On Sun, Nov 12, 2023 at 4:32 PM Holden Karau  wrote:

> To be clear: I am generally supportive of the idea (+1) but have some
> follow-up questions:
>
> Have we taken the time to learn from the other operators? Do we have a
> compatible CRD/API or not (and if so why?)
> The API seems to assume that everything is packaged in the container in
> advance, but I imagine that might not be the case for many folks who have
> Java or Python packages published to cloud storage and they want to use?

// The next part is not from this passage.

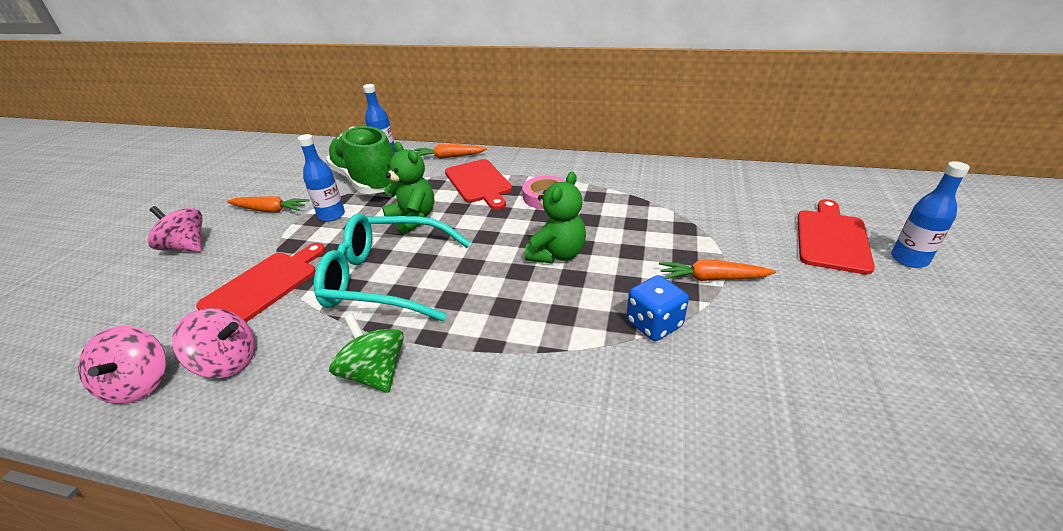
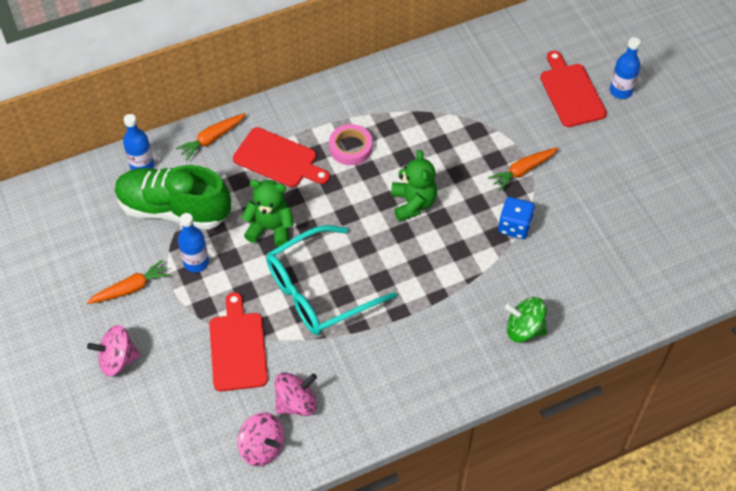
camera: 40 degrees left, 20 degrees up
green spinning top [329,314,404,393] -> green spinning top moved to [505,297,547,343]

> What's our plan for the testing on the potential version explosion (not
> tying ourselves to operator version -> spark version makes a lot of sense,
> but how do we reasonably assure ourselves that the cross product of
> Operator Version, Kube Version, and Spark Version all function)? Do we have
> CI resources for this?
> Is there a current (non-open source operator) that folks from Apple are
> using and planning to open source, or is this a fresh "from the ground up"
> operator proposal?
> One of the key reasons for this is listed as "An out-of-the-box automation
> solution that scales effectively" but I don't see any discussion of the
> target scale or plans to achieve it?
>
>
>
> On Thu, Nov 9, 2023 at 9:02 PM Zhou Jiang  wrote:
>
>> Hi Spark community,
>>
>> I'm reaching out to initiate a conversation about the possibility of
>> developing a Java-based Kubernetes operator for Apache Spark. Following the
>> operator pattern (
>> https://kubernetes.io/docs/concepts/extend-kubernetes/operator/), Spark
>> users may manage applications and related components seamlessly using
>> native tools like kubectl. The primary goal is to simplify the Spark user
>> experience on Kubernetes, minimizing the learning curve and operational
>> complexities and therefore enable users to focus on the Spark application
>> development.
>>
>> Although there are several open-source Spark on Kubernetes operators
>> available, none of them are officially integrated into the Apache Spark
>> project. As a result, these operators may lack active support and
>> development for new features. Within this proposal, our aim is to introduce
>> a Java-based Spark operator as an integral component of the Apache Spark
>> project. This solution has been employed internally at Apple for multiple
>> years, operating millions of executors in real production environments. The
>> use of Java in this solution is intended to accommodate a wider user and
>> contributor audience, especially those who are familiar with Scala.
>>
>> Ideally, this operator should have its dedicated repository, similar to
>> Spark Connect Golang or Spark Docker, allowing it to maintain a loose
>> connection with the Spark release cycle. This model is also followed by the
>> Apache Flink Kubernetes operator.
>>
>> We believe that this project holds the potential to evolve into a
>> thriving community project over the long run. A